◆ **Work instructions**: Print the stretch of the blog post below from "Loads to do, can’t" through "on with it!", word for word.

◆ **Text passage**:
Can't… Get… Motivated…

Loads to do, can’t seem to get on with any of it. Good job I’ve got lots of teaching on, or I’d be sat around doing nowt. Really need to start working… lots to do… must stop reading bass discussion groups… practice… prac. tice. wash-up, tidy, work out some teaching stuff for next week. Anything, just get on with it!

Soundtrack – now, Keith Jarrett Trio, ‘Inside Out’, before that Phil Keaggy, ‘Acoustic Sketches’; Patrice Rushen, ‘Straight From The Heart’; Ben Castle, ‘Four From The Madding Crowd’.

a new top 5…

inspired by a conversation I’m currently having with evil harv on MSN, here’s my guess at my top 5 most listened to albums of all time, in no particular order

  • Steve McQueen – Prefab Sprout
  • Strength – The Alarm
  • Dusk – The The
  • We See A New Africa – Friends First
  • Kiss Me, Kiss Me, Kiss Me – The Cure

Which says absolutely nothing about my taste, really… no jazz, no singer/songwriter stuff – it says more about the albums themselves as being ones to get obsessional about…

Soundtrack – was listening to Erin McKeown on Late Junction – she’s fantastic, gonna have to get her album…

clearing out my closet..

◆ **Source material**:
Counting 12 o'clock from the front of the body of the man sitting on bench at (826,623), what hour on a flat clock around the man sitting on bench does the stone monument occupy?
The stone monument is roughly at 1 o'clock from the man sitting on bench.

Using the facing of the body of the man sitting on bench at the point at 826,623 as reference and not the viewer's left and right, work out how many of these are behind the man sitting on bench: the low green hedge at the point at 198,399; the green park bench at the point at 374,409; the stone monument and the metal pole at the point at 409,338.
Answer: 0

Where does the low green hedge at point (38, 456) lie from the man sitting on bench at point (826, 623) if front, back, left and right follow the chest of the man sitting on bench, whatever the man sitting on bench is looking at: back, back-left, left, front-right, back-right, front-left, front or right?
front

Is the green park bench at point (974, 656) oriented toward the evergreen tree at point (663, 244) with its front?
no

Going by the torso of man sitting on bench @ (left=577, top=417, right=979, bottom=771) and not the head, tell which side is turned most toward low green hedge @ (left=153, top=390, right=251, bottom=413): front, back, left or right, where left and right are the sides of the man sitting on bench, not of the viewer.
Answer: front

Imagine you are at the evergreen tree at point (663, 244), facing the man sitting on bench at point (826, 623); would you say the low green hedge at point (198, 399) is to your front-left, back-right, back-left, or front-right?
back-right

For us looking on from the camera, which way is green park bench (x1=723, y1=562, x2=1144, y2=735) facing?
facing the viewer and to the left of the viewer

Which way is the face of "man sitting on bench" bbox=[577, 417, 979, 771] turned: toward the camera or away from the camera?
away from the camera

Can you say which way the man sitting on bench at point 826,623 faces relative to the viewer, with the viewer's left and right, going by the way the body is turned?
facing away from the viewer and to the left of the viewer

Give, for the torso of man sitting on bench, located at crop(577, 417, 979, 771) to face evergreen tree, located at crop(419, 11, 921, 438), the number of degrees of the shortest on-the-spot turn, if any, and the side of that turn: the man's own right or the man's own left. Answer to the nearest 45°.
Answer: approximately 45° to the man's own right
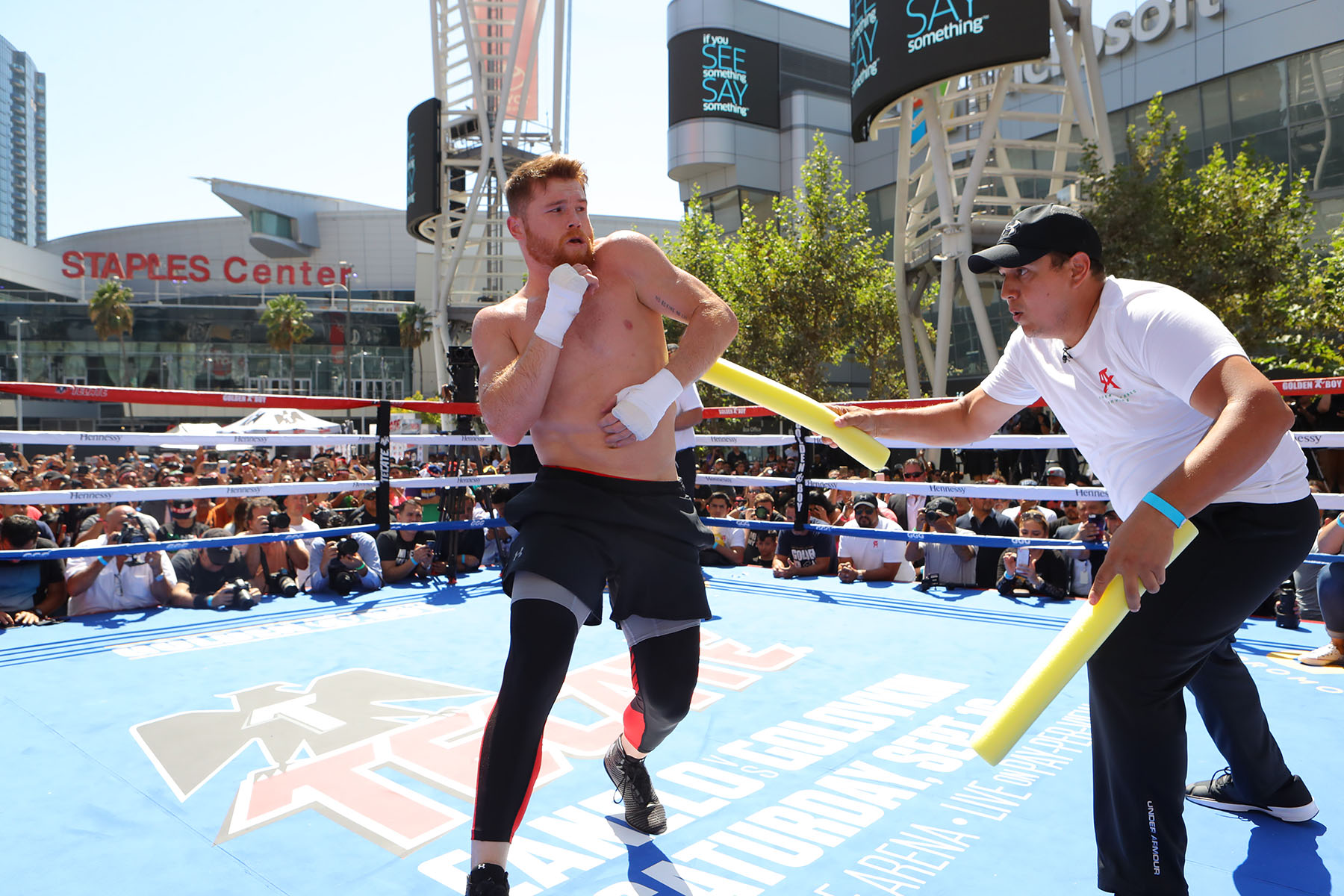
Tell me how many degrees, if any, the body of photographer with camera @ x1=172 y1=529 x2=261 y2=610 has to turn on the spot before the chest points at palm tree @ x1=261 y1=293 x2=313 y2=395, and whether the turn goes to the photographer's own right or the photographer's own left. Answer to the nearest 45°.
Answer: approximately 135° to the photographer's own left

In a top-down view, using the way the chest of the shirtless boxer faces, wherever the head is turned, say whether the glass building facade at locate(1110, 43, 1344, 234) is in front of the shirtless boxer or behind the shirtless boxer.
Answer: behind

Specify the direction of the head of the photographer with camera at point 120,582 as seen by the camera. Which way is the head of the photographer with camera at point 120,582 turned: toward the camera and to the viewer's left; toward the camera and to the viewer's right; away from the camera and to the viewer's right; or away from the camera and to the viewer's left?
toward the camera and to the viewer's right

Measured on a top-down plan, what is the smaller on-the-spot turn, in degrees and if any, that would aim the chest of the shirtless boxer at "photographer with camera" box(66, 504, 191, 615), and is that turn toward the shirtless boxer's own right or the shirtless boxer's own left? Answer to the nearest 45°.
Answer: approximately 135° to the shirtless boxer's own right

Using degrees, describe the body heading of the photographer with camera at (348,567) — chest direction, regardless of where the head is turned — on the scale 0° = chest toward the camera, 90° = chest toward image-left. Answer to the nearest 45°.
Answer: approximately 0°

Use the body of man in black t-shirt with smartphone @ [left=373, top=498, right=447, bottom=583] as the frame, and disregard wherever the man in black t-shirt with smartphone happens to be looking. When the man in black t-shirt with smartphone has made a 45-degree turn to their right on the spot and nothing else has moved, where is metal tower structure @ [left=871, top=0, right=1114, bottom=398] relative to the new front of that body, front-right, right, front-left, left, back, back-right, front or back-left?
back-left

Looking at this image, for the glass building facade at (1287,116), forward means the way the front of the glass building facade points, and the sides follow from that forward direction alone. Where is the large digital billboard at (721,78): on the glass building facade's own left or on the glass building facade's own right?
on the glass building facade's own right

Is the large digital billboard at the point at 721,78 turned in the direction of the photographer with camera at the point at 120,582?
yes

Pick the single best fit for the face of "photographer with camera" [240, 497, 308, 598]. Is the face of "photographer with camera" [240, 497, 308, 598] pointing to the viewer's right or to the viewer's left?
to the viewer's right
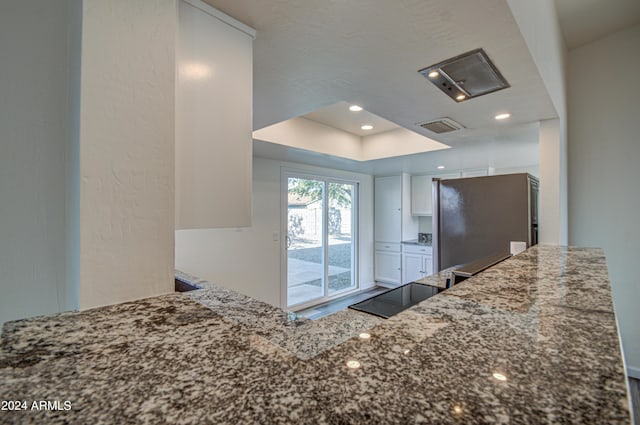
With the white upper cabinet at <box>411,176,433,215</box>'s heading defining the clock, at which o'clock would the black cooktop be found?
The black cooktop is roughly at 12 o'clock from the white upper cabinet.

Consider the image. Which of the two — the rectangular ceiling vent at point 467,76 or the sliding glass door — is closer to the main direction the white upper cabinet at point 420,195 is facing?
the rectangular ceiling vent

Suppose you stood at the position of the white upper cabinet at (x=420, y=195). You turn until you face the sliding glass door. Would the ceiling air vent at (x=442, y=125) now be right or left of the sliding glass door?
left

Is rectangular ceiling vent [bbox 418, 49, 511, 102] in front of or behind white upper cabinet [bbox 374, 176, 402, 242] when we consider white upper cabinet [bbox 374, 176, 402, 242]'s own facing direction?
in front

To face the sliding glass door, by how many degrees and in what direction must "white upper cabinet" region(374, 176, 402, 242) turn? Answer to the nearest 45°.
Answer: approximately 45° to its right

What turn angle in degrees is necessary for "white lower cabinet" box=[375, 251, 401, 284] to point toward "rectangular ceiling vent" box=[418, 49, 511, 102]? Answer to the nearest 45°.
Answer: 0° — it already faces it

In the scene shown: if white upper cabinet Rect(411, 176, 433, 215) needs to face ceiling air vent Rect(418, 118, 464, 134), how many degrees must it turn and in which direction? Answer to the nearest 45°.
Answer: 0° — it already faces it

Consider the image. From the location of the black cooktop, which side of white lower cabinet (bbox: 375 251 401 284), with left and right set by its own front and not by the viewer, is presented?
front

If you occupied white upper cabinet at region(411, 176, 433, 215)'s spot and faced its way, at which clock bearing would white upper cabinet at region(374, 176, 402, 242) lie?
white upper cabinet at region(374, 176, 402, 242) is roughly at 3 o'clock from white upper cabinet at region(411, 176, 433, 215).

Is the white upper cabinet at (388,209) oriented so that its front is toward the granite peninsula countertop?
yes
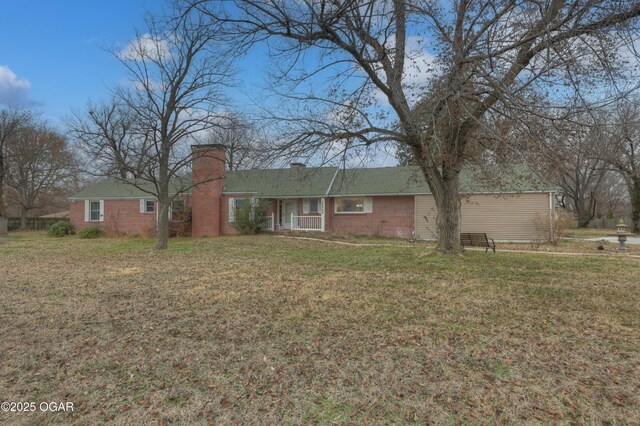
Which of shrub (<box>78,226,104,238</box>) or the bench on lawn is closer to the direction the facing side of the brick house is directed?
the bench on lawn

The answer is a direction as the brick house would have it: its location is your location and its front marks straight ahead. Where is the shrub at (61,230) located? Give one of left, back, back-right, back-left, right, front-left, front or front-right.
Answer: right

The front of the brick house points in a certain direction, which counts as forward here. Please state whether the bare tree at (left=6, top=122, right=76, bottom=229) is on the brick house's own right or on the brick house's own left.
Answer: on the brick house's own right

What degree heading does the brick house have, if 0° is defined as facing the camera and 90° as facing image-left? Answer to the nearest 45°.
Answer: approximately 0°

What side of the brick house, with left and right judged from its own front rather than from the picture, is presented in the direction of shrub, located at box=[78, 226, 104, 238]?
right

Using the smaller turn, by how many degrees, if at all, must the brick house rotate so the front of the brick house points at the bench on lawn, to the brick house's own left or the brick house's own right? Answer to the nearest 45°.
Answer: approximately 45° to the brick house's own left

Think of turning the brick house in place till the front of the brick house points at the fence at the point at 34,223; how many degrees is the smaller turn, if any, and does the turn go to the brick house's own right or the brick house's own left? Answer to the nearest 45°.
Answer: approximately 135° to the brick house's own right

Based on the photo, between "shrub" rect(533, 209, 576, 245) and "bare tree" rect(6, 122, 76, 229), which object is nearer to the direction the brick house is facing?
the shrub

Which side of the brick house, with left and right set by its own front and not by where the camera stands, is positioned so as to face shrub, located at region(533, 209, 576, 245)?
left

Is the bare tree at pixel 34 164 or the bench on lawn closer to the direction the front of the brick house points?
the bench on lawn
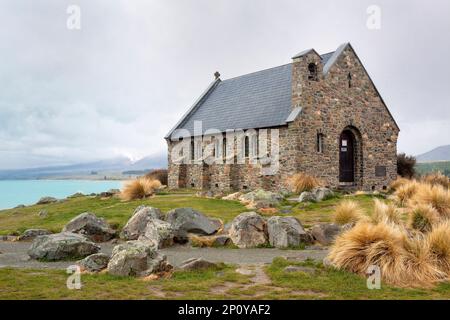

◆ **Your response**:
Loads to do, can’t seem to get on with any of it. Good job I’ve got lots of teaching on, or I’d be sat around doing nowt. Really need to start working… lots to do… must stop reading bass discussion groups… practice… prac. tice. wash-up, tidy, work out some teaching stuff for next week. Anything, just get on with it!